• **ASSIGNMENT A**:
Echo the carbon capture article below word for word, from "Fortunately, for the" down to "from the atmosphere.".

• **EXTRACTED TEXT**:
:::
Smart CCS Innovations: Carbon Capture Breakthroughs Mimic Natural World

While the shift to sustainable sources of energy keeps accelerating, and more countries are sprinting toward cleaner industry and transportation alternatives, many experts believe it won’t be enough to reach global climate goals on time

Biomimicry : from leaves and fungi to seashells, companies are replicating nature’s own inventions to halt the warming of our planet.

In the last few years, Carbon Capture and Storage (CCS) has increasingly been held out as a promising method for decarbonizing by essentially removing large amounts of existing CO2 out of the atmosphere. However, the technology to achieve it still needs to improve in order for it to be truly scalable.

Fortunately, for the engineers and scientists working hard behind the scenes, there’s already a blueprint for how to turn CO2 into an advantage: Nature itself.

 Indeed, while carbon dioxide has become the poison of our era, it is also an essential building block for our ecosystems. From leaves and fungi to seashells, companies are replicating nature’s own inventions to halt the warming of our planet:

Artificial seashells

A team of scientists from the University of California have taken inspiration from seashells to capture CO2. Seashells are formed from the carbon dioxide that dissolves in the ocean and form part of a natural equilibrium where the same amount of carbon dioxide captured in water is pulled from the atmosphere.

  • With the aim to speed up the transformation of carbon dioxide into minerals, the team tested a prototype that pulls in seawater and creates limestone and magnesite, the same materials created by mollusks to form seashells.
  • The machine pulls in water that runs through a mesh that gives the water an electric charge, triggering a chemical reaction that creates limestone and magnesite. The materials can then be disposed of on land or released back into the ocean. The seawater can also flow back into the ocean, where it can absorb more CO2.
  • One essential perk of the technology is its energy efficiency, as seawater naturally absorbs CO2 at a very high concentration — some 150 times the level in air. The process also produces hydrogen as a by-product, which can be used to help run the equipment.
  • By mimicking a natural process, there is also no need for further storage solutions, such as compressing gas, where the CO2 can stay trapped in the materials for millions of years.
:::
• **DATA IN THIS EXERCISE**:
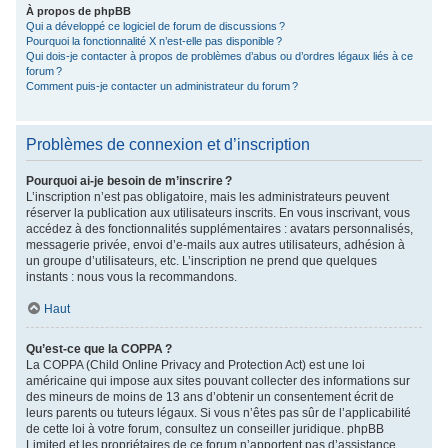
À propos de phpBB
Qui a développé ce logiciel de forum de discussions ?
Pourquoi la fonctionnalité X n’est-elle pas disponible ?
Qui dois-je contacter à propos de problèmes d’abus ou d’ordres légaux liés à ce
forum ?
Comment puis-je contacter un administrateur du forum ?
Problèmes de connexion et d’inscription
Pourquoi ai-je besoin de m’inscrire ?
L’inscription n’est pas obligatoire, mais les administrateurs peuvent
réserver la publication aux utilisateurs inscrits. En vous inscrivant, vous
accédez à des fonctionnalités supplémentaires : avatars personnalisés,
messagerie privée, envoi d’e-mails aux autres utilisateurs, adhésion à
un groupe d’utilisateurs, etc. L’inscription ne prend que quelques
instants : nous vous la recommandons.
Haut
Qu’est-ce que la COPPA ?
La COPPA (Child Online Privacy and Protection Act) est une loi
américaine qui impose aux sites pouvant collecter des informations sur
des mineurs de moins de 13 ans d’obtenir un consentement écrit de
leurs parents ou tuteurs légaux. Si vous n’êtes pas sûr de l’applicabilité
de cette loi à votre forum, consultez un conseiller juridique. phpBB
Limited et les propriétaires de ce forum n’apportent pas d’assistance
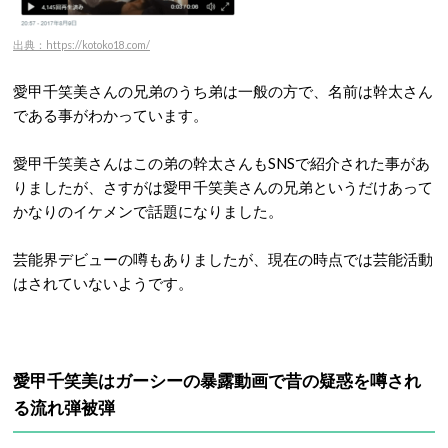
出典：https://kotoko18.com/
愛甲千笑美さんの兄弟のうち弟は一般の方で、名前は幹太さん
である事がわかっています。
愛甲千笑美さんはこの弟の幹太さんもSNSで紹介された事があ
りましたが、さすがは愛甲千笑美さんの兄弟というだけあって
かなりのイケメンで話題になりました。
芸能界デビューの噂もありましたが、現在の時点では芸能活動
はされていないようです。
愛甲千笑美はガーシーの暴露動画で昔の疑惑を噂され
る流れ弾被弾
:::
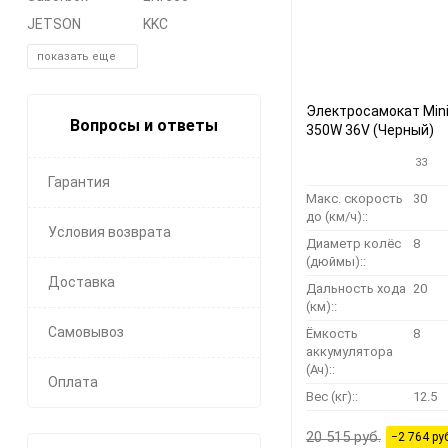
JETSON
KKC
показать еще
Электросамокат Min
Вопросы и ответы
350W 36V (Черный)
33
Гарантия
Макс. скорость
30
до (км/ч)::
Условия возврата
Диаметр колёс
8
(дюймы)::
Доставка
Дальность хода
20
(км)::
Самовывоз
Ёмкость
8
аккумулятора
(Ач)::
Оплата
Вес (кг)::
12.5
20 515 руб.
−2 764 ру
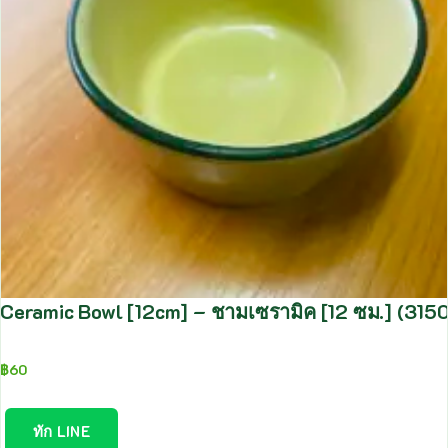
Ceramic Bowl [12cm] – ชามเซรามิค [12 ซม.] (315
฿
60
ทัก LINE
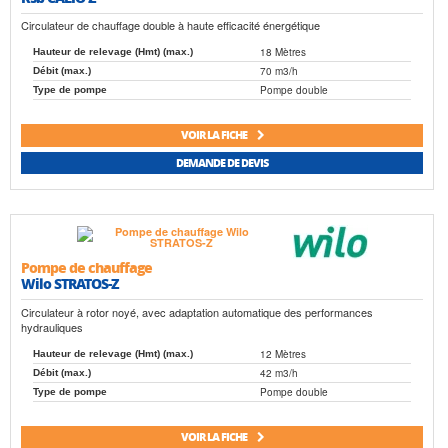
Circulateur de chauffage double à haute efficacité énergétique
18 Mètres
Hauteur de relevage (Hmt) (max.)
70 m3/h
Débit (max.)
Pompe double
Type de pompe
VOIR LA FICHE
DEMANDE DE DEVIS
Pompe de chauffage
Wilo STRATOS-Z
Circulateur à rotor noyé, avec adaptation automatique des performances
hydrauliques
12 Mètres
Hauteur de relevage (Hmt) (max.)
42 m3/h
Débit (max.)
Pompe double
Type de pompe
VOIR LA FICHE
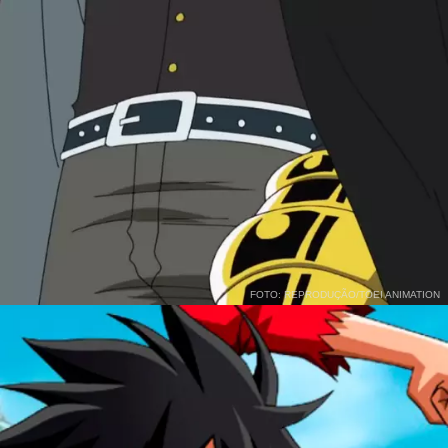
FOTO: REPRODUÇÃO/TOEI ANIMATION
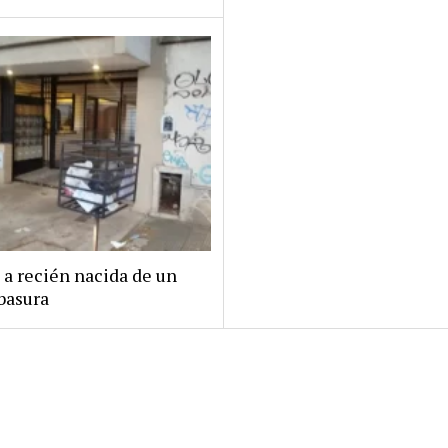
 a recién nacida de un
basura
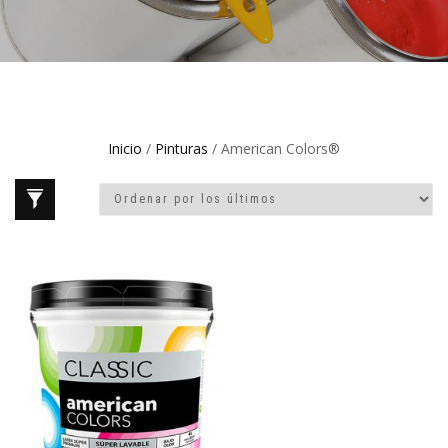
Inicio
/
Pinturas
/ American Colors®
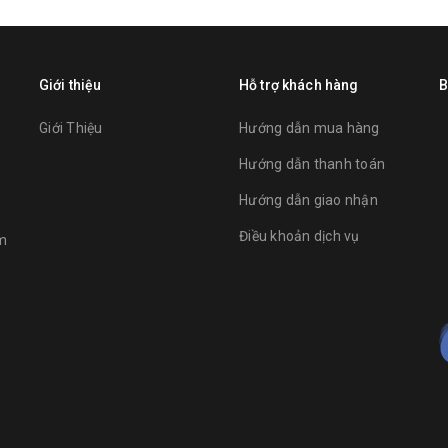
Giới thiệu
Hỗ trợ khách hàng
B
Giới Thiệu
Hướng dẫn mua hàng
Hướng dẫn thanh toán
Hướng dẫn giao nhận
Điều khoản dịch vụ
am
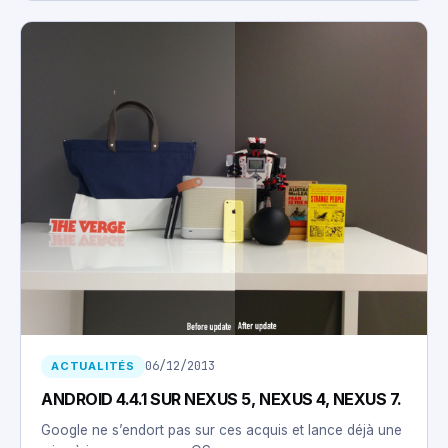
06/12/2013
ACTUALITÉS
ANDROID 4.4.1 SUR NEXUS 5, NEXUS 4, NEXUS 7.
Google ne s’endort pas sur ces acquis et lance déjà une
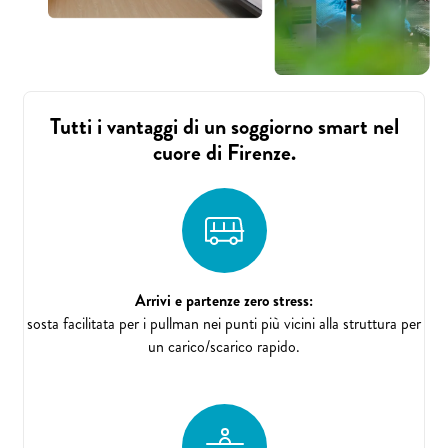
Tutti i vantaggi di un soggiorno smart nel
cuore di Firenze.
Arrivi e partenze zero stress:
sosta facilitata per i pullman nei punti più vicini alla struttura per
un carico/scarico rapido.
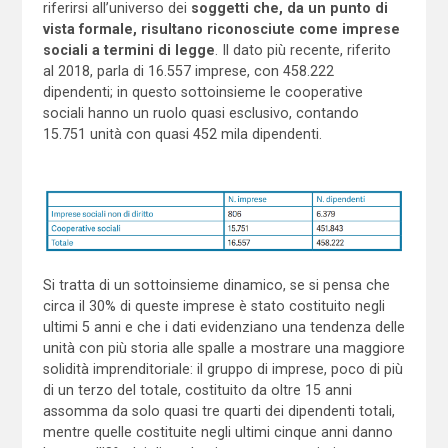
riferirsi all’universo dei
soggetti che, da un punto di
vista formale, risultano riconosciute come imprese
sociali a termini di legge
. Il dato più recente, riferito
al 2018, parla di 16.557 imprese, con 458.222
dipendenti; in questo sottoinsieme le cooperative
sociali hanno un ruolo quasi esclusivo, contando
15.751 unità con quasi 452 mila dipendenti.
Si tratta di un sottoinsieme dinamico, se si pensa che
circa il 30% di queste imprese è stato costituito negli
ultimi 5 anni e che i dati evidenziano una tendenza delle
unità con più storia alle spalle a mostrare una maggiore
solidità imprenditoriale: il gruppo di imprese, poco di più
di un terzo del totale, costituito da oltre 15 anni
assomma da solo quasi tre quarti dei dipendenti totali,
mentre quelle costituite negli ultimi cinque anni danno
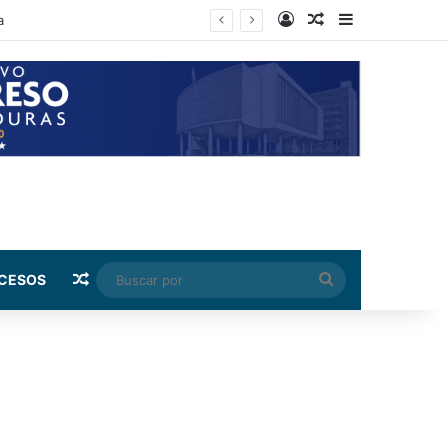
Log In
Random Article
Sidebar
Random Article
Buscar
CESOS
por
:::
• **ASSIGNMENT B**:
Duplicate exactly the lines of the listing above, from the line containing "riferirsi all’universo dei" down to the line containing "circa il 30%", with both of those lines included.

• **ANSWER BOX A**:
Fortunately, for the engineers and scientists working hard behind the scenes, there’s already a blueprint for how to turn CO2 into an advantage: Nature itself.

 Indeed, while carbon dioxide has become the poison of our era, it is also an essential building block for our ecosystems. From leaves and fungi to seashells, companies are replicating nature’s own inventions to halt the warming of our planet:

Artificial seashells

A team of scientists from the University of California have taken inspiration from seashells to capture CO2. Seashells are formed from the carbon dioxide that dissolves in the ocean and form part of a natural equilibrium where the same amount of carbon dioxide captured in water is pulled from the atmosphere.

• **ANSWER BOX B**:
riferirsi all’universo dei
soggetti che, da un punto di
vista formale, risultano riconosciute come imprese
sociali a termini di legge
. Il dato più recente, riferito
al 2018, parla di 16.557 imprese, con 458.222
dipendenti; in questo sottoinsieme le cooperative
sociali hanno un ruolo quasi esclusivo, contando
15.751 unità con quasi 452 mila dipendenti.
Si tratta di un sottoinsieme dinamico, se si pensa che
circa il 30% di queste imprese è stato costituito negli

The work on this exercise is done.